### What is required
In the passage on the ShellShock exploit, in which program was the vulnerability found?

### Excerpted passage
+===+

When the pod is running, we can access it using curl via a temporary pod. We run the following command.

kubectl run mycurlpod --image=curlimages/curl -i --tty -- sh

Executing this command initiates a pod containing an image with curl and immediately launches a shell. Upon curling the ShellShock pod, the following output is displayed.

Curl the default index.html page of the http webserver

The displayed HTML page indicates that the container image is vulnerable to ShellShock.

Now, let’s attempt to exploit the ShellShock vulnerability by executing the following command within the curlpod.

curl -H "user-agent: () { :; }; echo; echo; /bin/bash -c 'cat /etc/passwd'" \
http://192.168.1.6/cgi-bin/vulnerable

The resulting output demonstrates that we successfully exploited the vulnerability by crafting a unique user-agent string, which led to the execution of a command that revealed the contents of the /etc/passwdfile.

Exploiting the ShellShock vulnerability by sending a special HTTP header

The ShellShock exploit was a vulnerability found in the bash shell. Given that CGI bin applications utilize bash to expand key values in headers, the exploit could be triggered by incorporating an unusual header value, such as { :; }.

Creating and connecting the KubeArmor policy

Our goal is to create a KubeArmor policy and link it with the vulnerable pod, guaranteeing that even though the vulnerability exists, exploitation is prevented.

+===+

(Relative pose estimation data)

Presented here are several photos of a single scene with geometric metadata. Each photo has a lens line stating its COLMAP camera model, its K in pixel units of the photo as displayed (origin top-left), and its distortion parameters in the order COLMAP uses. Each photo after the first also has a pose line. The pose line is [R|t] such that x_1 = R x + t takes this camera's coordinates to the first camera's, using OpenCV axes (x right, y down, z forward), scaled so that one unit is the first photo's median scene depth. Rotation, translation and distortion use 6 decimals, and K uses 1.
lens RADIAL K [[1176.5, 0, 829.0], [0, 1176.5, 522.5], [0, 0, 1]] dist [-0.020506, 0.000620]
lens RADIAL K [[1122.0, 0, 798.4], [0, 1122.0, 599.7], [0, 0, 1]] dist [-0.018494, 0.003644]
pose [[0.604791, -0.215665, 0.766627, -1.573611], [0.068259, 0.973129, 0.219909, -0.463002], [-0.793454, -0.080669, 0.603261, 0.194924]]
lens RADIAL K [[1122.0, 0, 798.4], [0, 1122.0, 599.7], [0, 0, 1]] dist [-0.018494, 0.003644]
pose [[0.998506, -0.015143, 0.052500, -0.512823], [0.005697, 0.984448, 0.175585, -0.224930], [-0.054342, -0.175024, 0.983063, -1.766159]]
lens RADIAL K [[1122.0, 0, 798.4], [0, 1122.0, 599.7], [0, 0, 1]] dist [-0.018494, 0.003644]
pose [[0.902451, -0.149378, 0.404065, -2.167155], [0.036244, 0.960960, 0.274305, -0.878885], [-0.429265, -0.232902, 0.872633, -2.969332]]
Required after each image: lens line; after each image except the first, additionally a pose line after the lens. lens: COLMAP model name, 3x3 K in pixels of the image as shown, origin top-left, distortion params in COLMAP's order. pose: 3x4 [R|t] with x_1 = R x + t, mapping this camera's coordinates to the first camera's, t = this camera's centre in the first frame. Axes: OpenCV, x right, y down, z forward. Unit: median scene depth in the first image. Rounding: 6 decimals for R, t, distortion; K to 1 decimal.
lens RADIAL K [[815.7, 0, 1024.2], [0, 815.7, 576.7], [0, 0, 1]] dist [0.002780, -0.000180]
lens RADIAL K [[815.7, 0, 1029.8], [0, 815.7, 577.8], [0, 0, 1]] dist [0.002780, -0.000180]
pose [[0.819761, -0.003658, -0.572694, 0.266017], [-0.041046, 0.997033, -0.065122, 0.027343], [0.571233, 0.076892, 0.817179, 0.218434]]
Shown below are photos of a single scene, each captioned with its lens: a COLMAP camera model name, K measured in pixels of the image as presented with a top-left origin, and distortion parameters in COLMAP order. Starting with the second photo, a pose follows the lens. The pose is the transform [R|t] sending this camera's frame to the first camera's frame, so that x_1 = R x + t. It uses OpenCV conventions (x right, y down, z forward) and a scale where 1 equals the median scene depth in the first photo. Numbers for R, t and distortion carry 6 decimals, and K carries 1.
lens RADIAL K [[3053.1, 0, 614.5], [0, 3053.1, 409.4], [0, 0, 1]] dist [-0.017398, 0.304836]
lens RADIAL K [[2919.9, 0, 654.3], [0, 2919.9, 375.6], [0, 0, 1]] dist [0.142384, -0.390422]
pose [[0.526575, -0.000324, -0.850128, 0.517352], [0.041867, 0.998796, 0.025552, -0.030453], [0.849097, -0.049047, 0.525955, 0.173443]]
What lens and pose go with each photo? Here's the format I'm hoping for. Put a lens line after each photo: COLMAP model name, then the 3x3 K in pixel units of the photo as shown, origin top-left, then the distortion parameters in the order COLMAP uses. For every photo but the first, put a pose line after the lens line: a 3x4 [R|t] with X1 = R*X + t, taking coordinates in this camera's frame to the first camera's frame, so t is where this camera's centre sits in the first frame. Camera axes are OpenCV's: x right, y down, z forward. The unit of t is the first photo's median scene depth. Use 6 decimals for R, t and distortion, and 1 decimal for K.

+===+

### Written reply
The bash shell.